In this respect, three major topics are addressed in this work. The first topic deals with the energy analysis of practical decoding systems. Therefore, a measurement setup is constructed and discussed which is able to perform real energy measurements for various decoders and codecs. The results are used to compare the energy efficiency such that optimal decoders can be found in state-of-the-art decoder devices and implementations.
The second topic addresses the modeling of this decoding energy. Therefore, the coded videos are analyzed for properties like resolution, bitrate, and employed compression tools. Then, the relation between these properties and the decoding energy is evaluated. As a result, it is shown that these properties can be used to accurately estimate the complete decoding energy of a given coded bit stream.

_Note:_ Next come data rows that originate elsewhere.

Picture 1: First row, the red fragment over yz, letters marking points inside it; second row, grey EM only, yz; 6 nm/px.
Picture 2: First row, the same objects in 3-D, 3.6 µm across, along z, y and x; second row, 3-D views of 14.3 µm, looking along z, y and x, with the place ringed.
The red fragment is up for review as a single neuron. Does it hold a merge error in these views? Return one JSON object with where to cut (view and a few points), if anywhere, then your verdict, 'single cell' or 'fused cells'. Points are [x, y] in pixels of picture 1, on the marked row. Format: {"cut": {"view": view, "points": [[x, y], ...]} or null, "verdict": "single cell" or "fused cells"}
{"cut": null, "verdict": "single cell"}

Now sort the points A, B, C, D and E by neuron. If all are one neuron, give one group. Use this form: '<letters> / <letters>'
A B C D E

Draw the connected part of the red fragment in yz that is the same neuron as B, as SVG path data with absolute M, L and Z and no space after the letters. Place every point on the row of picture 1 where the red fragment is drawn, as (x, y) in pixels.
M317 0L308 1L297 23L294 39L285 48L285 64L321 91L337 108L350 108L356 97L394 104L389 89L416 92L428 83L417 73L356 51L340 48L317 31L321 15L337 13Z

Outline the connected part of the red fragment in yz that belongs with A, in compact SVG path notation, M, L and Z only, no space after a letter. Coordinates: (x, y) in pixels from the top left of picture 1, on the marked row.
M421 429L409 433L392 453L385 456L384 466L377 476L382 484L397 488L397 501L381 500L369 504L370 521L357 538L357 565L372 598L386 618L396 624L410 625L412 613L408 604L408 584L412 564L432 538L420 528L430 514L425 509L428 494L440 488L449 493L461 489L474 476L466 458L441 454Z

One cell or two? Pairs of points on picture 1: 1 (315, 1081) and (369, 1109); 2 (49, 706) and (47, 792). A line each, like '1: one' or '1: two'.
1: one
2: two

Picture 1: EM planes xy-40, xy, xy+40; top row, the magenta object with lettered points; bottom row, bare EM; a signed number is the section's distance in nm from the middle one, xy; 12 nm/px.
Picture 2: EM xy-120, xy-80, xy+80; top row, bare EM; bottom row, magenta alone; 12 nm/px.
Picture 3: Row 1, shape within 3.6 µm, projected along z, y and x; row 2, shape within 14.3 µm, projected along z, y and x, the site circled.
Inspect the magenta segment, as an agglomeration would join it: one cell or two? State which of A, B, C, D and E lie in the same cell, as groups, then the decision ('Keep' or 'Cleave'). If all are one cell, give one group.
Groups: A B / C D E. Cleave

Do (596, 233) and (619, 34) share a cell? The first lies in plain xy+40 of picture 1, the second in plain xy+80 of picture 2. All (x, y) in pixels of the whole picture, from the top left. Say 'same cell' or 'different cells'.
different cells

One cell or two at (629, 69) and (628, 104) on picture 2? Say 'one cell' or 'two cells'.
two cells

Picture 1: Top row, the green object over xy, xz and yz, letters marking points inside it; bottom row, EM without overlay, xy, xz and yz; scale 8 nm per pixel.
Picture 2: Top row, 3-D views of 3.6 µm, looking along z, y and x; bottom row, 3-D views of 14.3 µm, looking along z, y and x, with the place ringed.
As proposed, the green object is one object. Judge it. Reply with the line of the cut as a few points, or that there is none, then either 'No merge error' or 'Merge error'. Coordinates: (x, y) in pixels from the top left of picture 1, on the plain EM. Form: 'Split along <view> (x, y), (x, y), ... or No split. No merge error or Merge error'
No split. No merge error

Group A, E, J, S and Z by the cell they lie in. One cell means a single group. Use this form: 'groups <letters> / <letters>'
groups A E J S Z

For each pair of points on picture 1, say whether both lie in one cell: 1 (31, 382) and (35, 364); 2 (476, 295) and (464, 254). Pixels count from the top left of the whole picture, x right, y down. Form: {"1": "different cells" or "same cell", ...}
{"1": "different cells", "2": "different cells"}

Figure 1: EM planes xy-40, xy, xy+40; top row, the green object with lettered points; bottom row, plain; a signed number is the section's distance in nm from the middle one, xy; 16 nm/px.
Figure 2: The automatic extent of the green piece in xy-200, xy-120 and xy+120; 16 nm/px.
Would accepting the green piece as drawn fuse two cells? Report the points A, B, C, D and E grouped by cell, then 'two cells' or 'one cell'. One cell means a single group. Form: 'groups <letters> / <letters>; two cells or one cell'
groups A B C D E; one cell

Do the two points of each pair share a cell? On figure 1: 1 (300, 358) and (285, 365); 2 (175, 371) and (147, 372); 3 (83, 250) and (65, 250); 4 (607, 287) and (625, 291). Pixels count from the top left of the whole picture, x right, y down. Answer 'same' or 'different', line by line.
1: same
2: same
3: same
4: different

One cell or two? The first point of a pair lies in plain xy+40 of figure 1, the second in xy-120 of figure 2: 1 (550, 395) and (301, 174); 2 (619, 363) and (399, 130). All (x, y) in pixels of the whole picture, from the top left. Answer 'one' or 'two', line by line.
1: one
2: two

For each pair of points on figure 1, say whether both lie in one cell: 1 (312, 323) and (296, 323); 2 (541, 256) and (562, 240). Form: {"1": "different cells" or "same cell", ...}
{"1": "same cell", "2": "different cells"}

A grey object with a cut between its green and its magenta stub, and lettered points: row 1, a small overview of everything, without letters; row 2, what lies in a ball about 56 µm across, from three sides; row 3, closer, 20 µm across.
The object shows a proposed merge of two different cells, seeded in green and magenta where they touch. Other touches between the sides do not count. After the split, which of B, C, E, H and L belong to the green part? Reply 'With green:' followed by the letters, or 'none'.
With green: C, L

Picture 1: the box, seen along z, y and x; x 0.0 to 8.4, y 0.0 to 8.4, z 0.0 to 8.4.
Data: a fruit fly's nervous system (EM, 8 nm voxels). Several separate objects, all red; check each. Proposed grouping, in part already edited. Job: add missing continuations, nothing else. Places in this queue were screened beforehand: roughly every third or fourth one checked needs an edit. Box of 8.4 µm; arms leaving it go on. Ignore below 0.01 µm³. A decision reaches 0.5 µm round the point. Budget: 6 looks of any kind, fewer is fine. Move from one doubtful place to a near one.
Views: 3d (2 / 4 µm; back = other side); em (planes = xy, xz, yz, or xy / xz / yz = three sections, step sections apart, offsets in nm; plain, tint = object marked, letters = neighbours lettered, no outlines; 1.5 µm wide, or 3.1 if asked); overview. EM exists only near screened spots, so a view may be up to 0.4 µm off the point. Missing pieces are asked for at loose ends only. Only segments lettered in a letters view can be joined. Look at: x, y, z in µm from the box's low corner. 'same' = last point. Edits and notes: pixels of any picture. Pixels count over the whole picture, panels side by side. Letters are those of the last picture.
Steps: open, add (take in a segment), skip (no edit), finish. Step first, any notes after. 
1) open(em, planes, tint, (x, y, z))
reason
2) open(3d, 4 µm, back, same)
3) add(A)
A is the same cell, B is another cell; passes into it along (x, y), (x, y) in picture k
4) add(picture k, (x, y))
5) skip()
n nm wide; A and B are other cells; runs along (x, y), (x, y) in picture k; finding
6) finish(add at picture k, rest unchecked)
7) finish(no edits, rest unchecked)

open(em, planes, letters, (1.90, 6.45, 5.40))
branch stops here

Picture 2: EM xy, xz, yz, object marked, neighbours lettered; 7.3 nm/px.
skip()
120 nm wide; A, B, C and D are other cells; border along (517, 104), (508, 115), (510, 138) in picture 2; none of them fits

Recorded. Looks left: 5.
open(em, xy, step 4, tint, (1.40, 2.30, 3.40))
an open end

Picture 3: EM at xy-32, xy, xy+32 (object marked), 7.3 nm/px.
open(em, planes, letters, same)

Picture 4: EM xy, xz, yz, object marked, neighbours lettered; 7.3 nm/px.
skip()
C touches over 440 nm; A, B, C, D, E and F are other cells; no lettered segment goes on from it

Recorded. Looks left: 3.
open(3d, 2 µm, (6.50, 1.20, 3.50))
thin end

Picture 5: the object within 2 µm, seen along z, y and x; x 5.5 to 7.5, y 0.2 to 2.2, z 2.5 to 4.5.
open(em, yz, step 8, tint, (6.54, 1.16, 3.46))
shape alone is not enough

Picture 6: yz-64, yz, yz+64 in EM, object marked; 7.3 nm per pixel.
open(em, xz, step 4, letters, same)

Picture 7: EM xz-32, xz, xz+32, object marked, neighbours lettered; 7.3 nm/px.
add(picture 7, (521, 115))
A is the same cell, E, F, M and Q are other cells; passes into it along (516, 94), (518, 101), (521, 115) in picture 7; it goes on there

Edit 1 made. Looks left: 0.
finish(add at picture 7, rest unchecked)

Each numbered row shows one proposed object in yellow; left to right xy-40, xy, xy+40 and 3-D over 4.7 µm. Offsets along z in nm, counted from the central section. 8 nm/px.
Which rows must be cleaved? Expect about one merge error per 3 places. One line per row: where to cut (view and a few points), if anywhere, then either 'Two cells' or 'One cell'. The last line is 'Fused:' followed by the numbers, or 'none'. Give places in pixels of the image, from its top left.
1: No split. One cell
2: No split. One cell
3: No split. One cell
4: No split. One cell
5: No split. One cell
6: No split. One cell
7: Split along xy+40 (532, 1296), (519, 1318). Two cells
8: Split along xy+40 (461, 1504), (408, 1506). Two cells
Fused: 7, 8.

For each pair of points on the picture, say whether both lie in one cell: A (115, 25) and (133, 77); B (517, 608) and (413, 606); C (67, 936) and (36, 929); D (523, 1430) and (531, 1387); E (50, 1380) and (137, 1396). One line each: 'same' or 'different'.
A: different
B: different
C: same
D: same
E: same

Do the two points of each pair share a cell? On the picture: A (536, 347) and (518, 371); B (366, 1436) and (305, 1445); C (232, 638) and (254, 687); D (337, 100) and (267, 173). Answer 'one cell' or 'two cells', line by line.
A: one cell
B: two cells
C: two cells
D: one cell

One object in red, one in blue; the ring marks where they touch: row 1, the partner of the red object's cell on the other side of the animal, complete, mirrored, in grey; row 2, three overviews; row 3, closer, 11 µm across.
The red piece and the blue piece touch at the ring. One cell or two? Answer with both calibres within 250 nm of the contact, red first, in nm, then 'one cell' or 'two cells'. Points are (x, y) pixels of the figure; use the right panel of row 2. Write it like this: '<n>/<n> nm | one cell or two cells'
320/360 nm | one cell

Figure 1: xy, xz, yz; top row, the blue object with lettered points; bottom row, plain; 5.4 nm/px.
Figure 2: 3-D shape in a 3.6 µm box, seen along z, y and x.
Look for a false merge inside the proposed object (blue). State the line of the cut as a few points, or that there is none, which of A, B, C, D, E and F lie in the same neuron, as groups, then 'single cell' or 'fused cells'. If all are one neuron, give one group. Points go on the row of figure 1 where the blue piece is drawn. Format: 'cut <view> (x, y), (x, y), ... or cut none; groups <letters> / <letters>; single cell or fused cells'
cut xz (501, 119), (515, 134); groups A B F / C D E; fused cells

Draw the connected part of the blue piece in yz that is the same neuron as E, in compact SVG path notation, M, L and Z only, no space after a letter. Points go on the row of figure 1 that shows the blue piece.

In a practical application, these estimations can be used to give an early feedback on the remaining operating time of the device. Furthermore, these models can be used to determine the energy consumption that is related to certain compression tools. With this information, the energy efficiency of the tools can be compared.
Finally, the third topic deals with another application for such models. It is shown that they can be used to encode bit streams that consume less energy on the decoder side.
Therefore, an encoder is developed that takes the decoding energy as estimated by the models into account. As a result, it is shown that at the expense of a bitrate increase of 15%, the decoding energy can be reduced by 15% on average. Highest savings are shown to reach 25%.